The shifting emphasis in genetics from single genes to gene interactions and networks was well illustrated at the recent 'Quantitative Genetics and Genomics' Gordon Conference. The organizers, Steve Knapp and Bruce Walsh, brought together researchers with wide-ranging interests — from statistical and population genetics, to human disease and plant breeding. Participants were left in no doubt that understanding the genetic basis of polygenic traits is a realizable goal.

Some of the challenges that face studies into polygenic disease are illustrated in our lead review this month, although the focus is a 'classic monogenic' human disorder — β-thalassaemia. To study the striking phenotypic variation in this disorder, David Weatherall emphasizes the importance of understanding disease pathophysiology. The work also shows how the distinction between polygenic and monogenic disorders is beginning to blur. Another challenge for polygenic disease research concerns the requirement for huge sample sizes. Practical difficulties aside, sample collections and databases on this scale raise new concerns about privacy and potential harms to individuals. Ruth Chadwick and Kåre Berg provide an ethical perspective on ways to address these concerns.
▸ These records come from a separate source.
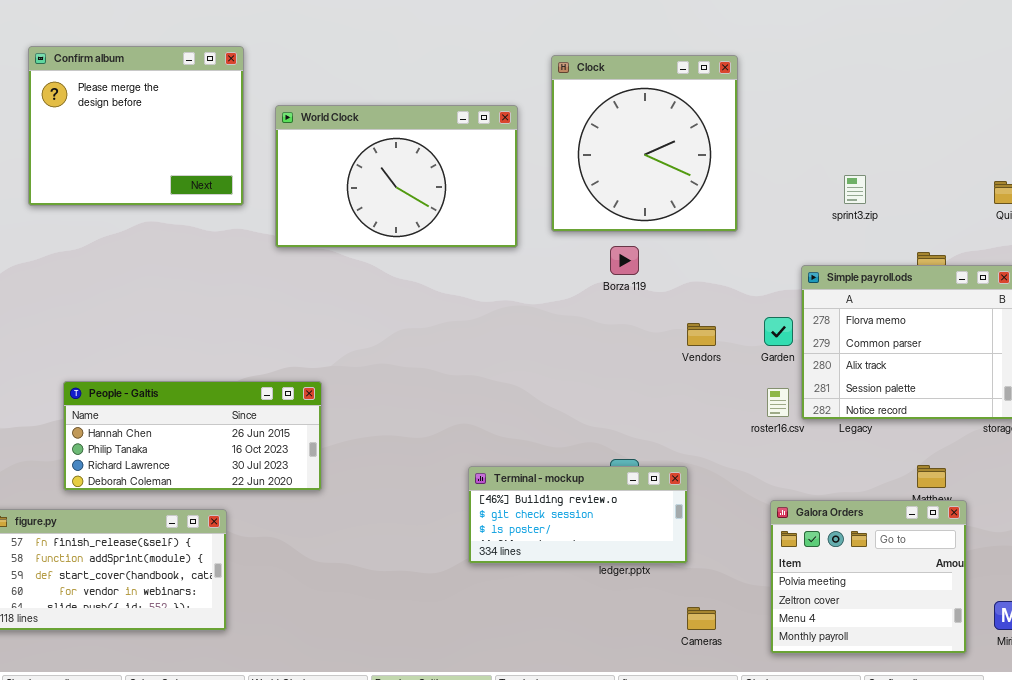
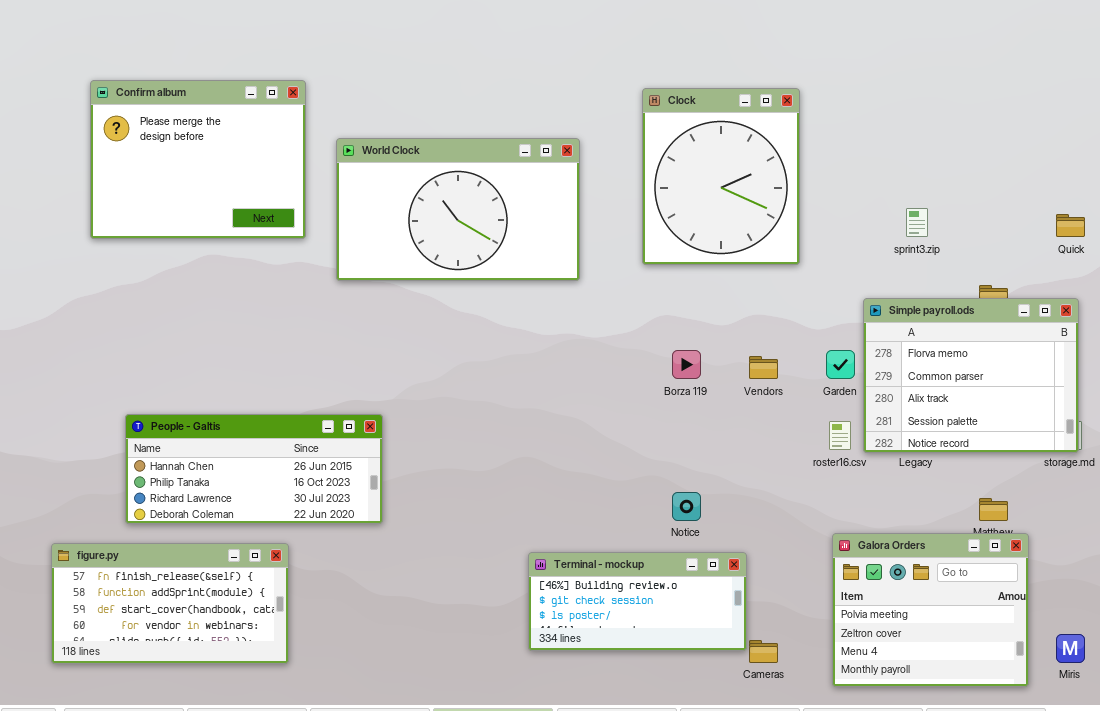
Clock: [551,55,738,232] -> [642,88,800,265], resized
Borza 119: [610,246,639,275] -> [672,350,701,379], moved
Terminal - mockup: [468,466,688,564] -> [528,552,747,651], moved

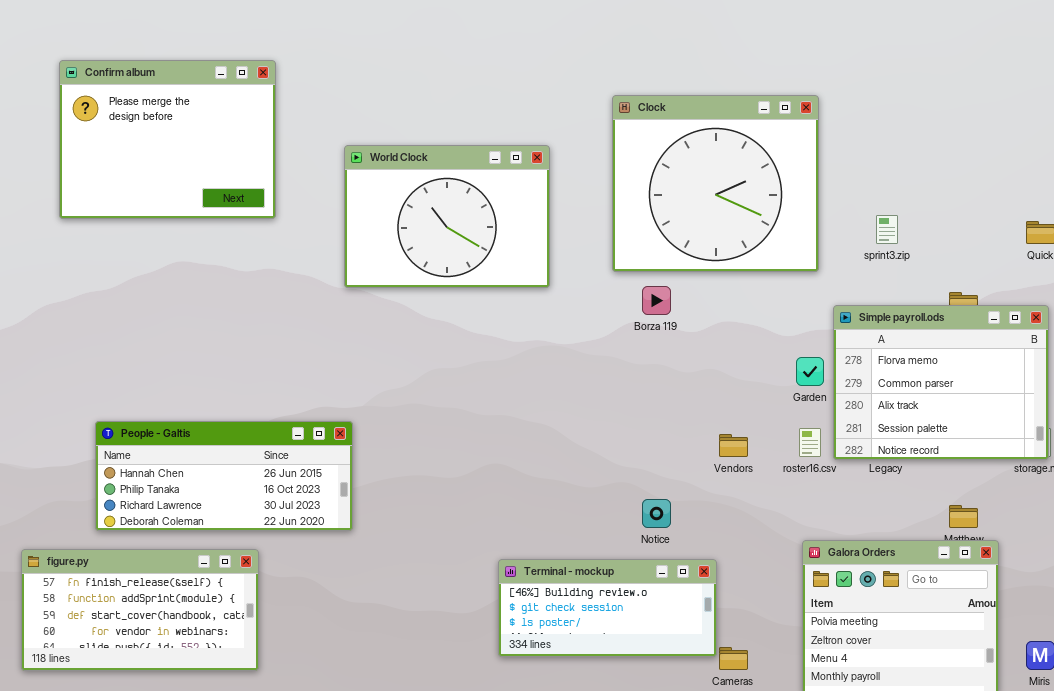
Confirm album: [90,80,306,239] -> [59,60,276,219], moved
Clock: [642,88,800,265] -> [612,95,819,272], resized
World Clock: [336,138,580,281] -> [344,145,550,288], resized
Borza 119: [672,350,701,379] -> [642,286,671,315], moved
Vendors: [749,356,778,379] -> [719,434,748,457], moved

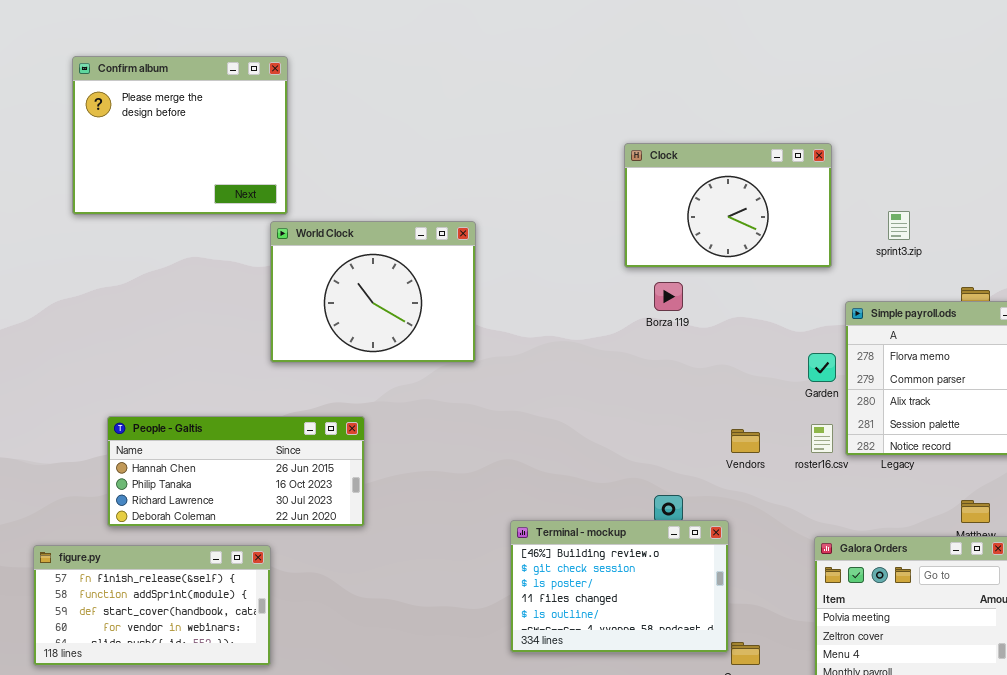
Clock: [612,95,819,272] -> [624,143,832,268], resized
World Clock: [344,145,550,288] -> [270,221,476,363], moved
Terminal - mockup: [498,559,717,657] -> [510,520,729,653], resized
The most complete genetic inventories for specific processes or phenotypes are available in model systems — innate immunity in Drosophila, as reviewed by Deborah Kimbrell and Bruce Beutler, is a case in point. However, even when a process can be described in exquisite biochemical detail, such as for small, gene regulatory networks in Escherichia coli, its description is still incomplete. Jim Collins and colleagues show how computational modelling can help. Models of natural and synthetic prokaryotic genetic networks can complement experimental work, and indicate new avenues for research — a glimpse of what's to come for higher systems.